• **Problem details**
Rewrite the material from its first line through the line containing "9: (177, 294)", changing "top-left" to "upper-left" and leaving everything else as it is.

▶

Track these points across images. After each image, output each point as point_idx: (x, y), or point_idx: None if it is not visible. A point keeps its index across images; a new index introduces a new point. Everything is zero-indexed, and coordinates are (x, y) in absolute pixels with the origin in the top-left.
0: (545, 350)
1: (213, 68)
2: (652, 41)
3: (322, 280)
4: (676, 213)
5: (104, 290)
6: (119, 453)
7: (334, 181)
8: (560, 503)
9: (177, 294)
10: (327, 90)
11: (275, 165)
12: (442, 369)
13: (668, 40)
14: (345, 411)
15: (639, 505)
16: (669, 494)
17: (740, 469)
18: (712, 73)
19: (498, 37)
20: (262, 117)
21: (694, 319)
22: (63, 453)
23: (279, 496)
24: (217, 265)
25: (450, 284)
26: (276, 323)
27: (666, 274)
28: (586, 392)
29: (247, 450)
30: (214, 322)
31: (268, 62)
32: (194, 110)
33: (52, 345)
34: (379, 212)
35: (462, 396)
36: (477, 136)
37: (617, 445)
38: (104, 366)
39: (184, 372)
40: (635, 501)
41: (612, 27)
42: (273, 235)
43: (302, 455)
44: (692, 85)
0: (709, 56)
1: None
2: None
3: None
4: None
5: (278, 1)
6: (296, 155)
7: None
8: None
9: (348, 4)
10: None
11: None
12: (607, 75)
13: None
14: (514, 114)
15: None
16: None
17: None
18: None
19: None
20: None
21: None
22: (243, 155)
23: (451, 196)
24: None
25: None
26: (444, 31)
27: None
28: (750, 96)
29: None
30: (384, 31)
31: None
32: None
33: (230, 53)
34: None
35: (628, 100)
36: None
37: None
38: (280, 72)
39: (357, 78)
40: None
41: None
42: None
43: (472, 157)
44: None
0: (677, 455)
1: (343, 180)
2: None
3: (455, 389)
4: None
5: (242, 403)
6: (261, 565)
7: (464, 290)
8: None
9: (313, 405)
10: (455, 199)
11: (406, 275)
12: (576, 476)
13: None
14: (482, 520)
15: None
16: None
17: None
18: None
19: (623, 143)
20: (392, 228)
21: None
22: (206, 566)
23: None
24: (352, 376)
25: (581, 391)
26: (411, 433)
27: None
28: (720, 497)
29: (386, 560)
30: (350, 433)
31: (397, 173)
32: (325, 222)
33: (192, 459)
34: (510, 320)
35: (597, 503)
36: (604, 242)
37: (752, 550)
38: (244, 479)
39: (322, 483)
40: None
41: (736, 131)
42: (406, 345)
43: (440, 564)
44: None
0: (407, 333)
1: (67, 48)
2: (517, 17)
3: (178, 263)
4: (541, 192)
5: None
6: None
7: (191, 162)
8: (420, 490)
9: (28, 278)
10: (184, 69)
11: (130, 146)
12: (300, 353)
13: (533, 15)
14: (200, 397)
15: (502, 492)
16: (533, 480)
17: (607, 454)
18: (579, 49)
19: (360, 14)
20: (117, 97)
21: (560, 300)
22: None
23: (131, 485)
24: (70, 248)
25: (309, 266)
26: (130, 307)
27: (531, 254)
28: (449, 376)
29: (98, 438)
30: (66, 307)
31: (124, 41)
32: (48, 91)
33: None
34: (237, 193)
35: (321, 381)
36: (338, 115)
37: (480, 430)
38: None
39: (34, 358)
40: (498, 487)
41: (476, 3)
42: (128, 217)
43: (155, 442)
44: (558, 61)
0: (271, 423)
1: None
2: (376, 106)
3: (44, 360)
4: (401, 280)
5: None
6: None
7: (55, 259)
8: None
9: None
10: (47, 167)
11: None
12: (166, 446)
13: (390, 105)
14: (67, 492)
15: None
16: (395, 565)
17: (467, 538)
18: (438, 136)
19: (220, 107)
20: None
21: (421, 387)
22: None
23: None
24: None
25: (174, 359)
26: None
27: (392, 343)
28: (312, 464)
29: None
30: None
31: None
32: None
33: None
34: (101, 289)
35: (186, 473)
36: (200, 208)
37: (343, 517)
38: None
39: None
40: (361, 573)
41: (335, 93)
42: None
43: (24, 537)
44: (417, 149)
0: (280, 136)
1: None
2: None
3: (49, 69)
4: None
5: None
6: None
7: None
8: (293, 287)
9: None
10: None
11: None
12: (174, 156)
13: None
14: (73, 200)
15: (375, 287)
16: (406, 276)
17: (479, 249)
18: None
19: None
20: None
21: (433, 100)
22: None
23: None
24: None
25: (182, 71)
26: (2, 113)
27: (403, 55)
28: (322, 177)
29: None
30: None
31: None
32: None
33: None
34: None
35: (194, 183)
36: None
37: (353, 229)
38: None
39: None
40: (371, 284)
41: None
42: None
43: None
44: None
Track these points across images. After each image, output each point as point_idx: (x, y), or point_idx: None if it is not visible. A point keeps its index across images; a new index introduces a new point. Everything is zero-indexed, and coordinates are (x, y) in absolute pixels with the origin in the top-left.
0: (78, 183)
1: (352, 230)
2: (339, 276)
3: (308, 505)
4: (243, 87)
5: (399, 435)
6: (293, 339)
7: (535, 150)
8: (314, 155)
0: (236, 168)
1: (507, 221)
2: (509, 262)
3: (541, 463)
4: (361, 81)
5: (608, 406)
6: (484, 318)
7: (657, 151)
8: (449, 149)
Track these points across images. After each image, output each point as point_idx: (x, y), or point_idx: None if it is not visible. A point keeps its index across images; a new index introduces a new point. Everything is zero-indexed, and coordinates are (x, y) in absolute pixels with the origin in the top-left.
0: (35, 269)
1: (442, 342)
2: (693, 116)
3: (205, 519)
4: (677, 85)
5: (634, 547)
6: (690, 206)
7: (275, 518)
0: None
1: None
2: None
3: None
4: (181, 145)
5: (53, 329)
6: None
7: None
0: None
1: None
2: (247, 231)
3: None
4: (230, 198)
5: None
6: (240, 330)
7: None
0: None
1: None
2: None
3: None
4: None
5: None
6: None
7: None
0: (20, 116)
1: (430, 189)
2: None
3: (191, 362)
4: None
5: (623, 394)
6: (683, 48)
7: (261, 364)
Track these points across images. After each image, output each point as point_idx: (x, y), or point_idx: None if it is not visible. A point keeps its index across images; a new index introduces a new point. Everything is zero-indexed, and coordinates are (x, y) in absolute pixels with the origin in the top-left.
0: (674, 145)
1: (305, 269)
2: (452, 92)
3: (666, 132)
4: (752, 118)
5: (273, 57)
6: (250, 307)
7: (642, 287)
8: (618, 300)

◀

• **Response to this task**
Track these points across images. After each image, output each point as point_idx: (x, y), or point_idx: None if it is not visible. A point keeps its index across images; a new index introduces a new point. Everything is zero-indexed, and coordinates are (x, y) in absolute pixels with the origin in the upper-left.
0: (545, 350)
1: (213, 68)
2: (652, 41)
3: (322, 280)
4: (676, 213)
5: (104, 290)
6: (119, 453)
7: (334, 181)
8: (560, 503)
9: (177, 294)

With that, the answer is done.